McCollum’s wife, Jiennah McCollum, who is pregnant with their child, reportedly was upset by a meeting with Biden on Sunday as the president watched the remains of the US service members return to the US at Dover Air Force Base in Delaware.

McCollum’s sister Roice told the Washington Post that Biden spoke to the pregnant widow about his own son Beau’s military service and death from cancer in what felt like a shallow and scripted engagement that showed “total disregard to the loss of our Marine.”

Biden was widely faulted for checking his watch during the casket arrival ceremony. And later on Sunday, the president refused to take a reporter’s question on whether there remained a continued risk of attacks at Kabul’s airport.

“I’m not supposed to take any questions, but go ahead,” Biden said after receiving a Hurricane Ida briefing. But when asked about Kabul, Biden said, “I’m not going to answer on Afghanistan now.”

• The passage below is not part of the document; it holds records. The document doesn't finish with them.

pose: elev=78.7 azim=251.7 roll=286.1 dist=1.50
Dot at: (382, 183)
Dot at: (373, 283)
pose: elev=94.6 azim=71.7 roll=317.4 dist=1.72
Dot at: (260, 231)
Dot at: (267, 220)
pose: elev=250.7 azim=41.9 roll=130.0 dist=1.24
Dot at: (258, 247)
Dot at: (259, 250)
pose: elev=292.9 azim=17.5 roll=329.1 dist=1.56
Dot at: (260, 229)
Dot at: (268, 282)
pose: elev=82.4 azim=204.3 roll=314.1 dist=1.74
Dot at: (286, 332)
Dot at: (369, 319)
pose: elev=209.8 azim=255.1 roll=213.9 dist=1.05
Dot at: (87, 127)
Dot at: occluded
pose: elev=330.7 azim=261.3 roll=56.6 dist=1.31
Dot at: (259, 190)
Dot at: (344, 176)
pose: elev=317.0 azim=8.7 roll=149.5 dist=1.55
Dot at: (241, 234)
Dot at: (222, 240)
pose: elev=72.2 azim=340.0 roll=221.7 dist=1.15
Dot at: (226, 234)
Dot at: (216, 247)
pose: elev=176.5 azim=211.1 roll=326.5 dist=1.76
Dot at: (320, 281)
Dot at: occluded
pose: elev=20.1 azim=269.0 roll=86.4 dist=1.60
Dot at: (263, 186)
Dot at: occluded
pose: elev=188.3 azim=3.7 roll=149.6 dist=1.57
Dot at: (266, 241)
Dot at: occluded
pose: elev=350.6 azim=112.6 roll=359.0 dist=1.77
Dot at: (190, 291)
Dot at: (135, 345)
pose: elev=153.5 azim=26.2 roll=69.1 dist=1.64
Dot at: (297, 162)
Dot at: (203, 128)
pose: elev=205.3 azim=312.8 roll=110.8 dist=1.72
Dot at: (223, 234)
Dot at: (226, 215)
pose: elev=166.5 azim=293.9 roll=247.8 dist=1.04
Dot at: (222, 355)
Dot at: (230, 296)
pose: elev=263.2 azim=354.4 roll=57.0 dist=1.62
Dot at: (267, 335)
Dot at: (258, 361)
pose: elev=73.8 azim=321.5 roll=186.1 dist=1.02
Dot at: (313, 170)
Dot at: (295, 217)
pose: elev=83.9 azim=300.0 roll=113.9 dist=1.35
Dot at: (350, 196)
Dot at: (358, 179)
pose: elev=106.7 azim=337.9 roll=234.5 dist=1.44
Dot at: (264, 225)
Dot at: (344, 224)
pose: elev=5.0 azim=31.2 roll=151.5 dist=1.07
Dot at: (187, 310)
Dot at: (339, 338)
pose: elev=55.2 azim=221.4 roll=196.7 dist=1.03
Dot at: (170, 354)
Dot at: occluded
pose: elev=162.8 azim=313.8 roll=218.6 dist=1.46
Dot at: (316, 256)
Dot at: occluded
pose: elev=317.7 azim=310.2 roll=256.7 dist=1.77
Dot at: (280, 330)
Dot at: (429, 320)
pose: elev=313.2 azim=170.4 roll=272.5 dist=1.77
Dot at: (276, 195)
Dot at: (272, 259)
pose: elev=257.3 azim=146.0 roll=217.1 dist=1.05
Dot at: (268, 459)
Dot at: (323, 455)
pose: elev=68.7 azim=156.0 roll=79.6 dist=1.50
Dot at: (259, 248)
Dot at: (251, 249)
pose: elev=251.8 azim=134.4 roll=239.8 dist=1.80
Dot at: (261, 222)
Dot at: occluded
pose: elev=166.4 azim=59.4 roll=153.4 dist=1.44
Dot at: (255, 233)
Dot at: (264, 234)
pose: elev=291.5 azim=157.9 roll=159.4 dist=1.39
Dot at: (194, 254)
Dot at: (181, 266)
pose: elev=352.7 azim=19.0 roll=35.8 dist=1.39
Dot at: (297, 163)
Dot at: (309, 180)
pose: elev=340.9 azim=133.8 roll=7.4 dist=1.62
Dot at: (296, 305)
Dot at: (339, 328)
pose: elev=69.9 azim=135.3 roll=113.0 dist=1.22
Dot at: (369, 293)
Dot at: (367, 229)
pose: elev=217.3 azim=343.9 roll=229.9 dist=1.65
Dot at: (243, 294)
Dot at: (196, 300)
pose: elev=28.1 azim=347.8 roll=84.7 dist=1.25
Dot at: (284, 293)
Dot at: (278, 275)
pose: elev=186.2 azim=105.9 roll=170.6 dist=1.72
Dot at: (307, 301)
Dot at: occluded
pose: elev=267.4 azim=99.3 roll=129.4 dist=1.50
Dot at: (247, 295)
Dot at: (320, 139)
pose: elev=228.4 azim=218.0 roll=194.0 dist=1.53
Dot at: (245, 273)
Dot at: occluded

The faces of the 13 US service members that were killed on August 26, 2021 by two explosions in Kabul.
The faces of the 13 US service members who were killed on August 26, 2021, by an explosion in Kabul.

The US government had publicly warned US citizens to avoid the airport in the hours ahead of the attack and has since carried out an airstrike against alleged planners of the bombing and alleged Islamic State operatives plotting a sequel attack — though in both cases, the identities of targets were not disclosed and there remains uncertainty about details including possible civilian casualties.

Washington Post reporter Ashley Parker asked White House Press Secretary Jen Psaki about the McCollum family’s feelings during her daily press briefing Monday.

“[McCollum’s sister] said, ‘You can’t f— up as bad as he did and say you’re sorry. This did not need to happen and every life is on his hands.’… Can you talk a little bit about how the president thought the meeting with the families went — and also, what responsibility, if any, for these deaths does he think he bears?”

Psaki said that “it is certainly the right of any individual who met with the president yesterday to speak publicly about their experience. But I’m not going to speak about the president’s experience beyond what I’ve said already.”

She said that “the president made clear, as the Secretary of State and our national security adviser have made clear that we’re all responsible. And they feel responsibility and the buck stops with the president. And I think you heard him say that on Thursday when he spoke to the loss of life of these servicemen and women.”

Psaki said that Biden “absolutely” intended to stay in touch with families of Biden victims, but that it’s unclear if he will attend any of the funerals.

“He’s only going to do things that are of comfort to the family, are supportive of remembering the lives that have been lost,” she said.

A Taliban fighter stands guard at the site of two powerful explosions, which killed scores of people including 13 US troops;
A Taliban fighter stands guard at the site of a powerful explosion that killed scores of people including 13 US troops.
WAKIL KOHSAR/AFP via Getty Images

Biden has sought to deflect blame for the desperate evacuation efforts by emphasizing that the US withdrawal was set in motion by his Republican predecessor, Donald Trump, though Trump and even some Democrats in Congress have harshly criticized Biden’s planning for the final drawdown.

On Monday, Psaki was pressed by MSNBC reporter Peter Alexander on reporting that the US had left behind billions of dollars in military equipment, including planes and armored vehicles.

“Are Americans less safe now because the Taliban now has access to billions of dollars worth of American-made weaponry?” Alexander asked.

Psaki said that “we had to make an assessment several weeks ago about whether we provide materials to the Afghan national security forces so that they could fight the fight. Obviously they decided not to fight.”

When pressed by Alexander on the effect of leaving equipment for the Islamic fundamentalist group, Psaki cited US economic “leverage” over the Taliban.

“We have an enormous amount of leverage, including access to the global marketplace, which is not a small piece of leverage to the Taliban,” she said.